TEKSTBLOK:
Want ze zullen niet tot uw ondergang strekken, maar tot reiniging en heerlijkheid. Dus is het alleszins geraden om alle aanvechtingen verachtelijk af te wijzen, en met hun inblazing niet zoveel te rekenen, dat men ze beantwoordt, of ernaar luistert, of ze tot een geestelijk beraad toe te laten, om ze zo in de gelegenheid te stellen hun raadgevingen voor te stellen. Daarom heb ik gezegd, dat het van groot belang ten opzichte van de aanvechtingen is, om er niet mee te gaan vechten of te disputeren, ze nauwgezet waar te nemen of te bestrijden. Want zoveel gemeenzaamheid en verlof moet hun niet toegestaan worden, dat ze tot een bespreking ontvangen worden, of dat ze gehoor krijgen. Want zij moeten niet zo lange tijd aangehoord worden, dat ze gaan vertellen, wat ze willen of aanraden. Maar zodra men gewaar wordt, dat ze in aantocht zijn, moeten ze uitgeschakeld en uitgelachen worden. Want als u ze tot een gevecht of tot een gesprek laat komen, zult u ze moeilijk kwijt kunnen raken en hun beeld en vrees (vooral de voorstelling van die aanvechtingen, die ge vreest; zoals de tentatiën van godslasteringen vreselijk zijn) u des te dieper inprenten. Tegen zulke geestelijke aanvechtingen te strijden, is hetzelfde, als wanneer iemand zou vechten tegen snaterende ganzen, of blaffende honden, of tegen boze en twistzieke vrouwen. Want die zijn alleen maar te overwinnen, door ze stilzwijgend en minachtend te passeren.

OPDRACHT A: Stemmen de volgende uitspraken overeen met de tekst over aanvechtingen? (i) Aanvechtingen moet men beantwoorden om ze te weerleggen. (ii) Strijden tegen aanvechtingen wordt vergeleken met vechten tegen blaffende honden. (iii) Aanvechtingen moeten uitgelachen worden zodra men merkt dat ze in aantocht zijn. Antwoord per uitspraak met ja of nee en citeer de woorden uit de tekst die de doorslag geven.
OPDRACHT B: Schrijf een vervolg op de tekst over aanvechtingen dat aansluit op de laatste zin.

AANGELEVERDE GEGEVENS:
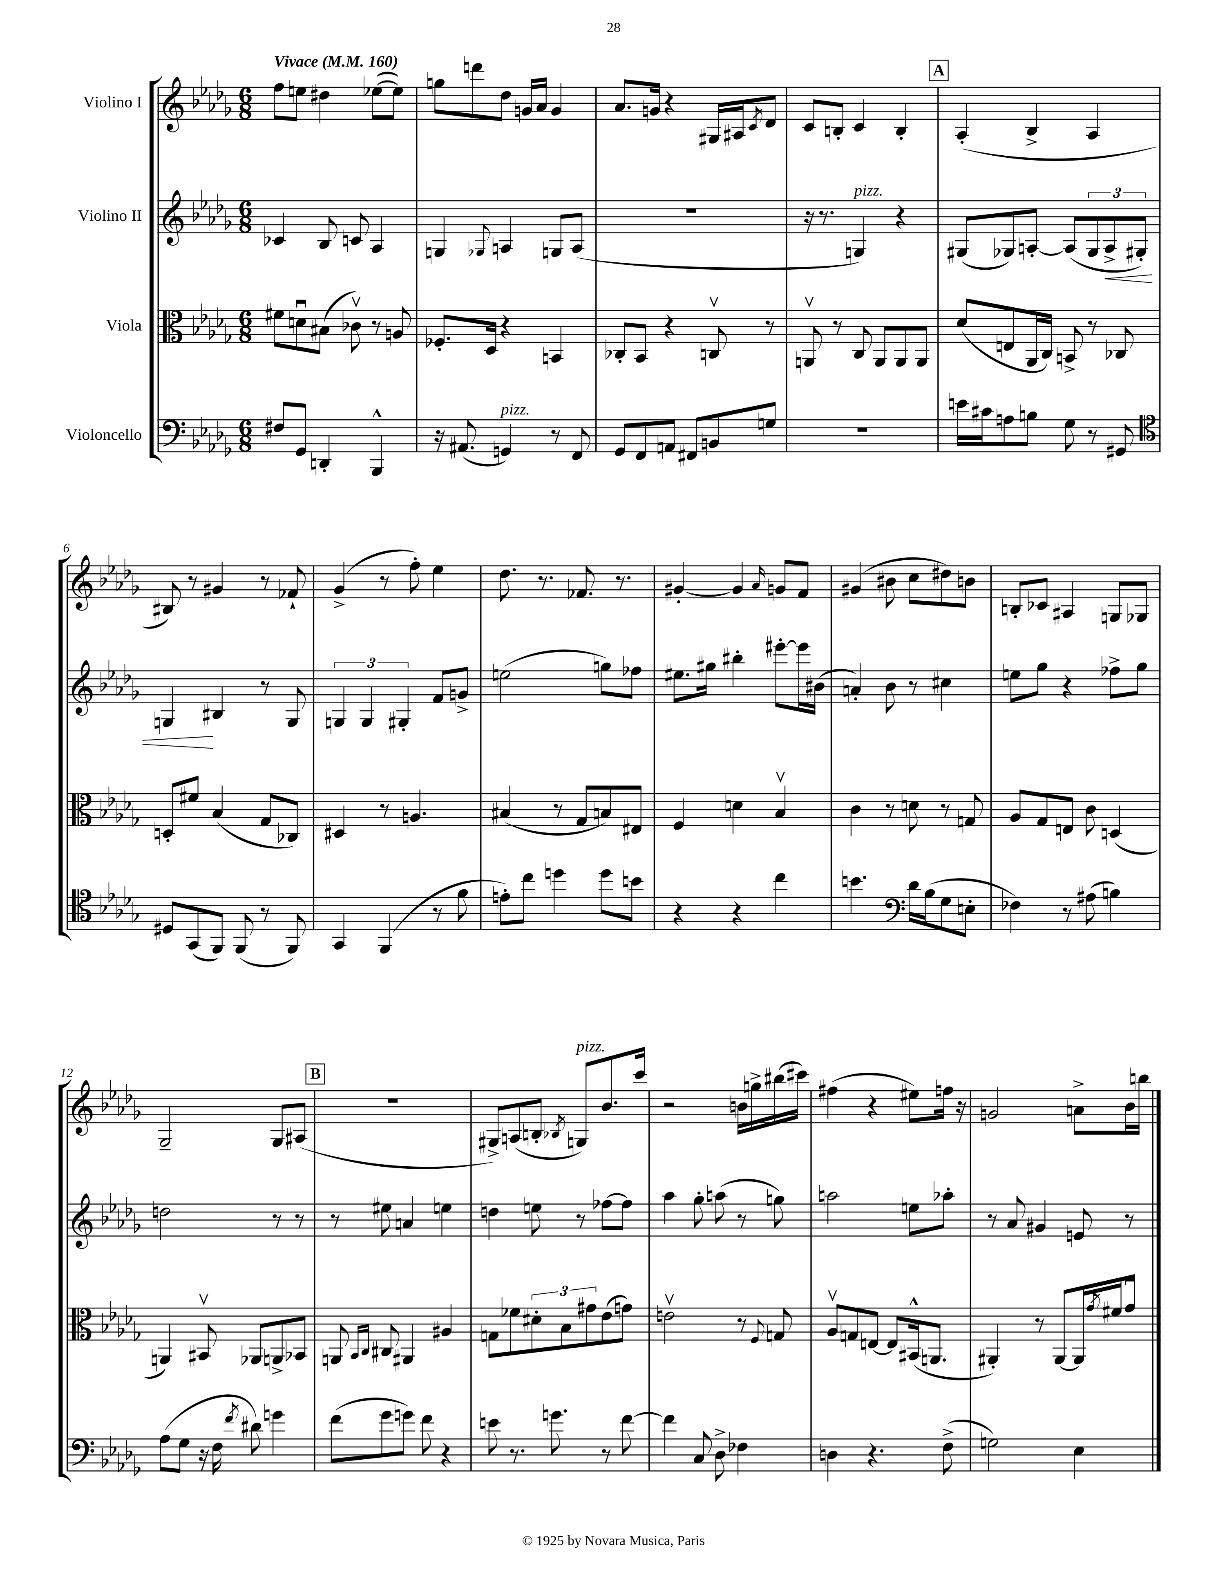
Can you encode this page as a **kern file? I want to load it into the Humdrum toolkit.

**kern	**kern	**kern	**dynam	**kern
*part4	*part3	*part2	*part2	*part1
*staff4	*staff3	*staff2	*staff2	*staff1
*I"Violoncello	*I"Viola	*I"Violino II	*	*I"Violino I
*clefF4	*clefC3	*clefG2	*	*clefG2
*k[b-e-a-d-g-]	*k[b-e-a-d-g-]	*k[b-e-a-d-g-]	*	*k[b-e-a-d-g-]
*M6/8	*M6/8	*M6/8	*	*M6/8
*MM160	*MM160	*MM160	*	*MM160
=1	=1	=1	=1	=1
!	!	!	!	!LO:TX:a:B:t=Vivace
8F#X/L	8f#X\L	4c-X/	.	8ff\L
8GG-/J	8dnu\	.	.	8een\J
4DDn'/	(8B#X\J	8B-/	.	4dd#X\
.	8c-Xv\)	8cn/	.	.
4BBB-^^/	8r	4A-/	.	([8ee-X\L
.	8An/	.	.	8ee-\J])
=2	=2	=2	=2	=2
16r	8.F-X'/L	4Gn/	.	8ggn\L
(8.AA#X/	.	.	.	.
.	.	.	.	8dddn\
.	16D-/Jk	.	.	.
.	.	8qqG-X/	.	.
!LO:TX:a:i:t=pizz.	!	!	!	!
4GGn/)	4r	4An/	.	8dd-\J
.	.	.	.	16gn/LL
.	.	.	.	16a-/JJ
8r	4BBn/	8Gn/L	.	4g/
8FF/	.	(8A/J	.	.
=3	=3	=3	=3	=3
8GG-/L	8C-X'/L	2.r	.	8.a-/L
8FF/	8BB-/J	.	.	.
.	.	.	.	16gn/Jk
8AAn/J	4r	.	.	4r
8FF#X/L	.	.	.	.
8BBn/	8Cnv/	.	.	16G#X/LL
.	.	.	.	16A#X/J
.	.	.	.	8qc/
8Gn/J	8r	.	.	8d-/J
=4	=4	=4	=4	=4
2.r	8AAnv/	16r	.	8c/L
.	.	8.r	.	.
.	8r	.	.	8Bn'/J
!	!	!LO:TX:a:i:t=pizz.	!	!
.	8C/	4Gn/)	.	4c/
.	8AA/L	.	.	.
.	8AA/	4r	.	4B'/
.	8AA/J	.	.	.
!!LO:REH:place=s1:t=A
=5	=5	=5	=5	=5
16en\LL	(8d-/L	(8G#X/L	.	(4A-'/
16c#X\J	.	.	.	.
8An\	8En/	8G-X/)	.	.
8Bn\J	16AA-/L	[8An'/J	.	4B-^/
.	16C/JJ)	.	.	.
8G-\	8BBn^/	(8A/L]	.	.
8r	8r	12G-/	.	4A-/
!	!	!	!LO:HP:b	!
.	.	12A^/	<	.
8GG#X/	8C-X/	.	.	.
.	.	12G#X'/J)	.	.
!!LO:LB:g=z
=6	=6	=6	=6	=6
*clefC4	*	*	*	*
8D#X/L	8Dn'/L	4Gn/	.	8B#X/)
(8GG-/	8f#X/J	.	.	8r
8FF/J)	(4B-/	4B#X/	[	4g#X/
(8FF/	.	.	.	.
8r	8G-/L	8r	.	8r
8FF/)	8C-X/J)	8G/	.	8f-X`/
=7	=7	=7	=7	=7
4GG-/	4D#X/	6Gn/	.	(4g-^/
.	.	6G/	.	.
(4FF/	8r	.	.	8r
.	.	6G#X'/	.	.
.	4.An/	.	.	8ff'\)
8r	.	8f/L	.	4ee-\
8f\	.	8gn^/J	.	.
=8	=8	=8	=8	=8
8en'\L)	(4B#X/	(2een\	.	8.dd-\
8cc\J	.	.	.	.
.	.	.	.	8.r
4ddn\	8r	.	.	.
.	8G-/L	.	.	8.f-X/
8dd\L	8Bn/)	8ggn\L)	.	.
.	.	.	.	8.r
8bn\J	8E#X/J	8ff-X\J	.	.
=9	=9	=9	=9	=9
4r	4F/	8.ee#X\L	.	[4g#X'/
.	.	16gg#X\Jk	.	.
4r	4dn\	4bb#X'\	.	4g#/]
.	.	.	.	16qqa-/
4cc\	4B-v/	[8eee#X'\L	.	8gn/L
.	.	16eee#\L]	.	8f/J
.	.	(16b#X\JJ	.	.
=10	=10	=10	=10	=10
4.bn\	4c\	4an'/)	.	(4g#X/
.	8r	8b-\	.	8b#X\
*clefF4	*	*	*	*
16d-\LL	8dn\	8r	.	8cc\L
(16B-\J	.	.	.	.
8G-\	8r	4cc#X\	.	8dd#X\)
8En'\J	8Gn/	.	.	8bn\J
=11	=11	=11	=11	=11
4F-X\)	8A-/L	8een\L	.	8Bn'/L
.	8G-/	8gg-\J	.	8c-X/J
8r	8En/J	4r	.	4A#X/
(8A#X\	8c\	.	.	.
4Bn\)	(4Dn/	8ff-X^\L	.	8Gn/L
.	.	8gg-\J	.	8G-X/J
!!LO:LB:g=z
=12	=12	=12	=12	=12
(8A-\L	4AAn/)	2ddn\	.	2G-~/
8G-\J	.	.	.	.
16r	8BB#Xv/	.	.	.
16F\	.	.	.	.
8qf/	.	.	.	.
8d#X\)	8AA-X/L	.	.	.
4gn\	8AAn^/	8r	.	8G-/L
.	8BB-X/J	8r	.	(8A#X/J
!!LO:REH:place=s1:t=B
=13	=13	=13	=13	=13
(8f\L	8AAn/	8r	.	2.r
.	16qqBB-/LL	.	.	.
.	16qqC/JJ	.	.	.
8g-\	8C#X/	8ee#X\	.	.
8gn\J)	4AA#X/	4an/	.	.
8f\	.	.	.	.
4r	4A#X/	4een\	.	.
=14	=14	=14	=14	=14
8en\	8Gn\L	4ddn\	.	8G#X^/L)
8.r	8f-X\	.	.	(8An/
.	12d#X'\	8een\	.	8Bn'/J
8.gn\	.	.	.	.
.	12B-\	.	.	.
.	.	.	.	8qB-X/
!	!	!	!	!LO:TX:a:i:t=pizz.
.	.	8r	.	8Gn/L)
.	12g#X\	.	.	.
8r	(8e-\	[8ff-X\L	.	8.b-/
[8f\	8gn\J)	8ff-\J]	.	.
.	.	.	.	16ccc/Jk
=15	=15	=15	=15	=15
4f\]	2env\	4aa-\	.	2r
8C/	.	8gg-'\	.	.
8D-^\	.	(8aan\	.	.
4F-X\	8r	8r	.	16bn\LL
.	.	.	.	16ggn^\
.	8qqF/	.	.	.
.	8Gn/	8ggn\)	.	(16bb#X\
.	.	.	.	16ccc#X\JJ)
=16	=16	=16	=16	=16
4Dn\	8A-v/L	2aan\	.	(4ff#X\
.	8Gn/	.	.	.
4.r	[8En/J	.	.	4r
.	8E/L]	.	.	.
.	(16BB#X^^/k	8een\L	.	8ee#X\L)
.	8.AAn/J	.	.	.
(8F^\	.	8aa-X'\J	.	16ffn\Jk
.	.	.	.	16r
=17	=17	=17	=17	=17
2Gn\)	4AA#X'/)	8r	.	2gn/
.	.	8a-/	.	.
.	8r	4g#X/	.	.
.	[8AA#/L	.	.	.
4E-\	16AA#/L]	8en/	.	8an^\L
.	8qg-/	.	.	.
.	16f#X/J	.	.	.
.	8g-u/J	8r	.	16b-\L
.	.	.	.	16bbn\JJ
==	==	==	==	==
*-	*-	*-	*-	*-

ANTWOORD A:
(i) Nee: "met hun inblazing niet zoveel te rekenen, dat men ze beantwoordt"
(ii) Ja: "als wanneer iemand zou vechten tegen snaterende ganzen, of blaffende honden"
(iii) Ja: "zodra men gewaar wordt, dat ze in aantocht zijn, moeten ze uitgeschakeld en uitgelachen worden"

ANTWOORD B:
Want als ge tegen ze durft te vechten, of ze gaat tegenspreken, zult ge niet meer bereiken dan dat ge ze nog tot groter woede opwekt. Maar als ge ze onbevreesd passeert en er u niet om bekommert, dan zullen ze stil worden."

Tot zover de woorden van genoemde schrijver, omdat hij o.i. daarmee de gehele aangelegenheid van deze zaak duidelijk heeft voorgesteld en, hetgeen wij hier vooral bedoelen, levendig heeft uitgedrukt. En dan, wanneer hij het over de zuiverheid van

hart heeft, zegt hij: "Indien ge de verkeerde gedachten wilt bestrijden, zeg dan alleen maar: 'jullie zijn het niet waard, dat ik u antwoord geef of naar jullie luister!' Als ge met de gedachten strijden wilt (vooral, wanneer ge ze aanvankelijk uw oor geleend hebt), dan zult ge vaak het onderspit delven. En daarom: zodra ge dit bemerkt, moet ge ze van meetaf afwijzen, ze verafschuwen en er u van afwenden tot iets anders, dat goed is. Doet u dan precies, alsof ge ze niet ontdekt had, of alsof ze niet bij u geweest waren."

78

Dezelfde raad geeft op menige plaats Johannes Gerson. Laten toch (zegt hij in zijn aangehaalde traktaat over 'De remedie (= geneesmiddel) tegen de kleinmoedigheid') de angstvallige kleinmoedigen erop toezien, dat zij, wanneer de vijand van het menselijke geslacht den mens met de drek van de allergemeenste gedachten bestrijdt - zoals bij de belegering van steden en vlekken pleegt te gebeuren met vuil uit modderpoelen -, of wanneer hij iemand door een plotseling geluid verschrikt of verbazing inboezemt (eveneens a.h.w. onverwachts, zoals ook de aanvallers van sterke vestingen gewoon zijn, dat met de donder van musketten te doen; en zoals kermisgasten met hun grimassen de kinderen schrik weten aan te jagen) - laten ze, zeg ik, erop toezien, dat ze over zulke dingen geen vragen stellen, of er veel woorden aan verspillen, maar er liever om lachen.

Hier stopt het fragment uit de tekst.